**Extracted data:**
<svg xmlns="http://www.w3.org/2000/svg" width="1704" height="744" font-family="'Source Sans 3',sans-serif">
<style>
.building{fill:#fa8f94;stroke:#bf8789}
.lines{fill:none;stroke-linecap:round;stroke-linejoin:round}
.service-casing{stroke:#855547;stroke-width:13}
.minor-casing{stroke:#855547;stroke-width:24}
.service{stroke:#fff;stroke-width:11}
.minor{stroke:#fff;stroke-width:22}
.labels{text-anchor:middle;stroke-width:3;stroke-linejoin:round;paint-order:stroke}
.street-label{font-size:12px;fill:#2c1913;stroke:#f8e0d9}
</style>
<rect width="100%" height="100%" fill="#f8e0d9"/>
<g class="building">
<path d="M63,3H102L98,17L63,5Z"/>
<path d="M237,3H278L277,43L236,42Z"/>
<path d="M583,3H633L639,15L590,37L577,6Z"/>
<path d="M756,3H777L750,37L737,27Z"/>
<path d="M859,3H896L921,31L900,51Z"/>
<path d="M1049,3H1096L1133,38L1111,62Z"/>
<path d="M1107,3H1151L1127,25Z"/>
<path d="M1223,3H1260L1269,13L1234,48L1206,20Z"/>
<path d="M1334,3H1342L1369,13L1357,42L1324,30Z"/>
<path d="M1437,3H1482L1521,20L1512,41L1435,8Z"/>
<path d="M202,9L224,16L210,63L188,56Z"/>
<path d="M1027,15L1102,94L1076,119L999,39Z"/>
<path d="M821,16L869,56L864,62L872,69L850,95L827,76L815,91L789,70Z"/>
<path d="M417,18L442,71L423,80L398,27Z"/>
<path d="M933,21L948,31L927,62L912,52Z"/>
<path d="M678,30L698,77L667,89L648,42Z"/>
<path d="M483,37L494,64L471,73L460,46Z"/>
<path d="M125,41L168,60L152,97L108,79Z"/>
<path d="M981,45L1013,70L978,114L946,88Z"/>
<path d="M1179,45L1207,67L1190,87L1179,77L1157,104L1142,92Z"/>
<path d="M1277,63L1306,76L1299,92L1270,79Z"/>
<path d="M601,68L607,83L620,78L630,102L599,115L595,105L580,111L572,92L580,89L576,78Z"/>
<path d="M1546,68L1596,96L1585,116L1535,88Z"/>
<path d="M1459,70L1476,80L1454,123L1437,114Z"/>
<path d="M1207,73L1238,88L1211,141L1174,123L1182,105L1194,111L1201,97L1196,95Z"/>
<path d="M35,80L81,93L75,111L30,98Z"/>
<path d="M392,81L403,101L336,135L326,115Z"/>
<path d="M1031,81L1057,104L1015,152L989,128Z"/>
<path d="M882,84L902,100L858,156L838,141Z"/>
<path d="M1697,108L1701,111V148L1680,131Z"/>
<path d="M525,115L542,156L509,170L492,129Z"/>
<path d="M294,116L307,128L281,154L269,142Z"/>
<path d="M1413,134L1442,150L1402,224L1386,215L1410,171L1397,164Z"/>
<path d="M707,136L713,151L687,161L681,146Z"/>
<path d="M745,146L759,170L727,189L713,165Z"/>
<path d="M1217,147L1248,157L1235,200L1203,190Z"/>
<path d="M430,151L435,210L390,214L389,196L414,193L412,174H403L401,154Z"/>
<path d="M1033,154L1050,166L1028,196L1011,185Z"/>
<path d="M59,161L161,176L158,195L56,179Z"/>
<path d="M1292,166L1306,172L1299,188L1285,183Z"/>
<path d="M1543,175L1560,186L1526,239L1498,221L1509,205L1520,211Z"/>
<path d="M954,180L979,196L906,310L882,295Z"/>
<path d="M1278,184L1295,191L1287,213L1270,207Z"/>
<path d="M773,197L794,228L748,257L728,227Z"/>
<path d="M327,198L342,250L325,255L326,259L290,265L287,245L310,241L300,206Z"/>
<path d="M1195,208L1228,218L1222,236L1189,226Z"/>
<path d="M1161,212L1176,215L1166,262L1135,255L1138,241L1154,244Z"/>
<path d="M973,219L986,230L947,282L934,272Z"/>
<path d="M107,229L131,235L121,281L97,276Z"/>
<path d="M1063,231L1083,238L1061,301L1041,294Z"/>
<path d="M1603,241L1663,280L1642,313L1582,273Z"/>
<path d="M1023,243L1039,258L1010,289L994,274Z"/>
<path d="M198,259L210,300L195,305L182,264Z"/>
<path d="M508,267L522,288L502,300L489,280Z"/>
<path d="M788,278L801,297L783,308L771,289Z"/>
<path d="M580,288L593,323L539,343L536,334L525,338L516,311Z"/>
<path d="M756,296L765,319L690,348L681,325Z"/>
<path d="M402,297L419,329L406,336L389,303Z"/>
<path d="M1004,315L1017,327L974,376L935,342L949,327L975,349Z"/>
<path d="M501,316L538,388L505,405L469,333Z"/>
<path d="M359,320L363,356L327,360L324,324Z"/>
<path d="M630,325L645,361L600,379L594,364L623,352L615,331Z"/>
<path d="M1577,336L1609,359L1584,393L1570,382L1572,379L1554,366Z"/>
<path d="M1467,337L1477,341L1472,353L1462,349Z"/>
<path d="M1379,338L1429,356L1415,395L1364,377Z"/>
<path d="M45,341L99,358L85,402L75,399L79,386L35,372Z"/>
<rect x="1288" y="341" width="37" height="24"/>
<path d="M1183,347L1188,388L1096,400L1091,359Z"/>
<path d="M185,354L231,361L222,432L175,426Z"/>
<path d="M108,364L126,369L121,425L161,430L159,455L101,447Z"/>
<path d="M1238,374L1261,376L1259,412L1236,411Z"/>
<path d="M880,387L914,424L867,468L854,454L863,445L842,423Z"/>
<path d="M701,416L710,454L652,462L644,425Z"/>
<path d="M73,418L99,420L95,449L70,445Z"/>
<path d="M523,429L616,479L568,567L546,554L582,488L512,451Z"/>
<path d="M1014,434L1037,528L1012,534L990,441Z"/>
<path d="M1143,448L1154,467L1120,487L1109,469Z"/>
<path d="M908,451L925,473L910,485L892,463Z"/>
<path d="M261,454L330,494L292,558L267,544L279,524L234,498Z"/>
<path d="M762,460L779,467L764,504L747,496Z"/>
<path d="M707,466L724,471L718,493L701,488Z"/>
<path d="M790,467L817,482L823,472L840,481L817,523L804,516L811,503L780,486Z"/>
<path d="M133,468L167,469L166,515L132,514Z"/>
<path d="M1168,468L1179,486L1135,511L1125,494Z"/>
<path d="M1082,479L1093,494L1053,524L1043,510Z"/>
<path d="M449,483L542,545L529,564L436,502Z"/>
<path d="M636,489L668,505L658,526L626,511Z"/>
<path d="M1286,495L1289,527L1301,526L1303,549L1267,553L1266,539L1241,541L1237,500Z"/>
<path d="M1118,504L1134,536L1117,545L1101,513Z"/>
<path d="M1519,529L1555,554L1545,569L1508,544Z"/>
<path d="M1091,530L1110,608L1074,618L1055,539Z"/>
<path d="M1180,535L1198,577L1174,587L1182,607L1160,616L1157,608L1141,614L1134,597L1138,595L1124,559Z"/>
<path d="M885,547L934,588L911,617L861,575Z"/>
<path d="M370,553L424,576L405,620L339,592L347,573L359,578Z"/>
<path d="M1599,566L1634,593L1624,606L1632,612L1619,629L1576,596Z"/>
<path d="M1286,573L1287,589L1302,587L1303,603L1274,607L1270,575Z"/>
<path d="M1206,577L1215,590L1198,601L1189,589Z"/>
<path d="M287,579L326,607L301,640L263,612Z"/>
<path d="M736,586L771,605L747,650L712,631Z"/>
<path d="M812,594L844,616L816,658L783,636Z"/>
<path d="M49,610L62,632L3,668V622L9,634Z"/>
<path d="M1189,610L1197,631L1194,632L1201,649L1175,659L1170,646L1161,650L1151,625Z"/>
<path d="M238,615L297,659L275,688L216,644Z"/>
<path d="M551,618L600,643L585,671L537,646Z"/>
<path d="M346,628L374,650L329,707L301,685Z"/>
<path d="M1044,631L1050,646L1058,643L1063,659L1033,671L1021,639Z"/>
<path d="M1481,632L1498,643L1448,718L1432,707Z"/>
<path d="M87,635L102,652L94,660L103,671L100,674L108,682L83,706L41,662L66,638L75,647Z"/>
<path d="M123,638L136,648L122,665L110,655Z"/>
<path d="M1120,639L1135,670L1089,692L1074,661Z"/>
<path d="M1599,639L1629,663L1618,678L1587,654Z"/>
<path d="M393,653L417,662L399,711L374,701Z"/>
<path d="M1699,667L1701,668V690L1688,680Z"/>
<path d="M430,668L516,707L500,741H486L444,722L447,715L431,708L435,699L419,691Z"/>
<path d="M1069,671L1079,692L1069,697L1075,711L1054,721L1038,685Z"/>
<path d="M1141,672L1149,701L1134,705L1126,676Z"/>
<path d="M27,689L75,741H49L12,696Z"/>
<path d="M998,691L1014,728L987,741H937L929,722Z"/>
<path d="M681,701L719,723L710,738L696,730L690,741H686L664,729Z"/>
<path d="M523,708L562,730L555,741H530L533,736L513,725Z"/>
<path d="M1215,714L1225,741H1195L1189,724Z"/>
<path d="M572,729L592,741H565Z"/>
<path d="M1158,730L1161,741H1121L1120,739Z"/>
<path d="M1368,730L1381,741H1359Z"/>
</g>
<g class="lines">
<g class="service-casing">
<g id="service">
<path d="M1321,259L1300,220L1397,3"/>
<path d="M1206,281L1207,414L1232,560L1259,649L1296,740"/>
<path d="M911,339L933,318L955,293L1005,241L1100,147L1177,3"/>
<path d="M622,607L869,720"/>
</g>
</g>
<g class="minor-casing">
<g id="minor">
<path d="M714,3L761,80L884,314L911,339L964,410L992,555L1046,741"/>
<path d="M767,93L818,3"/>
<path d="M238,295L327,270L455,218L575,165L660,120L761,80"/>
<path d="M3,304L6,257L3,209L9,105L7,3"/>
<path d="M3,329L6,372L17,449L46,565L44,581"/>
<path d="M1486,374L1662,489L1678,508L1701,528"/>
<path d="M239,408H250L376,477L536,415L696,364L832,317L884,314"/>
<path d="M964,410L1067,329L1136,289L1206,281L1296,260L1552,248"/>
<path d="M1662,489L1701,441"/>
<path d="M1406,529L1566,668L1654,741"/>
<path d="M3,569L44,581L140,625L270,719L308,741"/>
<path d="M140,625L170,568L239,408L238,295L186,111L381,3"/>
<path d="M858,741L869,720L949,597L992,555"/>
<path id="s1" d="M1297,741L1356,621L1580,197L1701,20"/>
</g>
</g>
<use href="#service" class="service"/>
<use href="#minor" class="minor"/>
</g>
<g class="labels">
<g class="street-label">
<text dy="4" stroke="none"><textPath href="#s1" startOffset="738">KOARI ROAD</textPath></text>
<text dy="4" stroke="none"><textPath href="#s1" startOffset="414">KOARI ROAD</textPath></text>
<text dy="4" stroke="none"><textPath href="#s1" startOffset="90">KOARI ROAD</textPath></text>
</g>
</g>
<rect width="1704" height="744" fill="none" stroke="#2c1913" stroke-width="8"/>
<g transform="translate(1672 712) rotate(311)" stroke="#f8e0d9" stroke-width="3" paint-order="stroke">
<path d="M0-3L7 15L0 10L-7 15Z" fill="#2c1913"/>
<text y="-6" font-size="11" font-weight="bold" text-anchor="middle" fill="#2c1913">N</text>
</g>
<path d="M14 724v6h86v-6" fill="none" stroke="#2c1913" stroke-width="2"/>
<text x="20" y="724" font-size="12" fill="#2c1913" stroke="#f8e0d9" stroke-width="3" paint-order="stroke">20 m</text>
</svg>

---

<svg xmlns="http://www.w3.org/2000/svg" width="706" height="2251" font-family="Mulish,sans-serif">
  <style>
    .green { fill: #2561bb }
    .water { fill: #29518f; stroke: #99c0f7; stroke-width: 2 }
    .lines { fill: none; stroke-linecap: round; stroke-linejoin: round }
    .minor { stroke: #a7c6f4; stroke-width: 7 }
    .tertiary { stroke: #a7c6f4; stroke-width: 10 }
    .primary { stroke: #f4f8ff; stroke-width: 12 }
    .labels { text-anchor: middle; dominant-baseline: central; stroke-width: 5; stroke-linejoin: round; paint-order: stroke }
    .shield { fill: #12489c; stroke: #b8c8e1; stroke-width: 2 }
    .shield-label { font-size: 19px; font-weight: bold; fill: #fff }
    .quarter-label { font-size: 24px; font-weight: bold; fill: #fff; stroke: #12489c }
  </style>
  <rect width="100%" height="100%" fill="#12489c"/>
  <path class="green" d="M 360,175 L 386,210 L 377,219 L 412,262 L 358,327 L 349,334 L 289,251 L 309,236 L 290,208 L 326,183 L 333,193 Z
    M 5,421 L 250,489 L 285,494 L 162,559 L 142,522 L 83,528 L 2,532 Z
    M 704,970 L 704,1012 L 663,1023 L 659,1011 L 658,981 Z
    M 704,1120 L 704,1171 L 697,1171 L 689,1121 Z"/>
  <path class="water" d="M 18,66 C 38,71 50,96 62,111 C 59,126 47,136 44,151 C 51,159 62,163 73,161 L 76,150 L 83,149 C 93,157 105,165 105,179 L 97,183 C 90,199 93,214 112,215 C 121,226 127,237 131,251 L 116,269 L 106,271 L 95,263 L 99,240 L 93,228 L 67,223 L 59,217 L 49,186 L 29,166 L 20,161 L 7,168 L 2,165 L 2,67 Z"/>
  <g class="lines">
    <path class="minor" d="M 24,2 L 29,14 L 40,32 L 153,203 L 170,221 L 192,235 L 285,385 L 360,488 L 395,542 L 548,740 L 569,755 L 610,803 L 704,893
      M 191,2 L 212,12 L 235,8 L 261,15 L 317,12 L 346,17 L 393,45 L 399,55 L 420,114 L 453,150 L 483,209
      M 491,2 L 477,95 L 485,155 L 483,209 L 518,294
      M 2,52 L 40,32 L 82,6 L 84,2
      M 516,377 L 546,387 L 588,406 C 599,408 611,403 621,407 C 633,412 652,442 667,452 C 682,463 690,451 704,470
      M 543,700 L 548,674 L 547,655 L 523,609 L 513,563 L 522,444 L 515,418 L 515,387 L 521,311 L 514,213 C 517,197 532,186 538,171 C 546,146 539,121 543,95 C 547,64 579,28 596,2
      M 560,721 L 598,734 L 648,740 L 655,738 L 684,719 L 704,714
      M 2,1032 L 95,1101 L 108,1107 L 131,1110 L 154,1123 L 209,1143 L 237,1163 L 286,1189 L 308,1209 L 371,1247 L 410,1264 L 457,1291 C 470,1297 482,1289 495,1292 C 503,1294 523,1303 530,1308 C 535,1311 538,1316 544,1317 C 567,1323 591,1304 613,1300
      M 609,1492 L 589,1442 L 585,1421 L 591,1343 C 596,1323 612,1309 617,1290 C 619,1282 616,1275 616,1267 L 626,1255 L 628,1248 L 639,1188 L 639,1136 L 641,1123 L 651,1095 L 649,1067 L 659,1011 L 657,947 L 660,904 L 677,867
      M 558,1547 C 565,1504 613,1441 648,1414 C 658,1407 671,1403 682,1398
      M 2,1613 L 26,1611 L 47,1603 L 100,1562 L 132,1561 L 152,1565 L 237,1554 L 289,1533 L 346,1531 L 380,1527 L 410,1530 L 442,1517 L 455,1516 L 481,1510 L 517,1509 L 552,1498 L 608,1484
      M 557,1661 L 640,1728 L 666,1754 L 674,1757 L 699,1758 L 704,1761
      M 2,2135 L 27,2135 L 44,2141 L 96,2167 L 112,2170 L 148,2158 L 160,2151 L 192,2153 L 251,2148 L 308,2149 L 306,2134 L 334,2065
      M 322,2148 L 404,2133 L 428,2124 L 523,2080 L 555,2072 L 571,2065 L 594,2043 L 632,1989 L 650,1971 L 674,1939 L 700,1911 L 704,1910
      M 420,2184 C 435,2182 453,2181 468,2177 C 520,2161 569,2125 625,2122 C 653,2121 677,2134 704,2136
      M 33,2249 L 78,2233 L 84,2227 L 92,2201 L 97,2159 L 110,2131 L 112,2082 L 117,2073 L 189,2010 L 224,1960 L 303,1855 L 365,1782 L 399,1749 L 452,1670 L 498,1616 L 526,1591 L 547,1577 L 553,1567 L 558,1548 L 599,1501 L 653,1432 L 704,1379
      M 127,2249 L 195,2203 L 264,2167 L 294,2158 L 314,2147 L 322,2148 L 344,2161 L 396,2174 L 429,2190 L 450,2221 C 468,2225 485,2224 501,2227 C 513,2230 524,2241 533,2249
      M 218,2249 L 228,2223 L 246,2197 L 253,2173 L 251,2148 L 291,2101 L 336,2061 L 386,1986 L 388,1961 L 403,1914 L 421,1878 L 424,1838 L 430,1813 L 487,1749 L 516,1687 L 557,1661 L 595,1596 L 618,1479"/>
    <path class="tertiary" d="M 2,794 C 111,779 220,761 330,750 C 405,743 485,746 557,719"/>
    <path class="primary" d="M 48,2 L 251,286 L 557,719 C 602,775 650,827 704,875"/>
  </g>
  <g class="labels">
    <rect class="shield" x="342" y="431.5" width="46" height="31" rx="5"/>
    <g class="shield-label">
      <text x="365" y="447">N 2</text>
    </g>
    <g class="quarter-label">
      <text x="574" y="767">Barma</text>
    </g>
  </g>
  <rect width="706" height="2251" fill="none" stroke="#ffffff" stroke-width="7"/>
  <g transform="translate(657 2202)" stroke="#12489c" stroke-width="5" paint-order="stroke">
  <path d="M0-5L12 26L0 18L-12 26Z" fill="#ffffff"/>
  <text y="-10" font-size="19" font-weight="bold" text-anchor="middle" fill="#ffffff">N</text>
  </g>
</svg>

**Task statement:** Of the entries above, repeat exactly the lines from the line with "#29518f; stroke: #99c0f7;" through the line with "none; stroke-linecap: round;", both of them included.

**Completed task:**
    .water { fill: #29518f; stroke: #99c0f7; stroke-width: 2 }
    .lines { fill: none; stroke-linecap: round; stroke-linejoin: round }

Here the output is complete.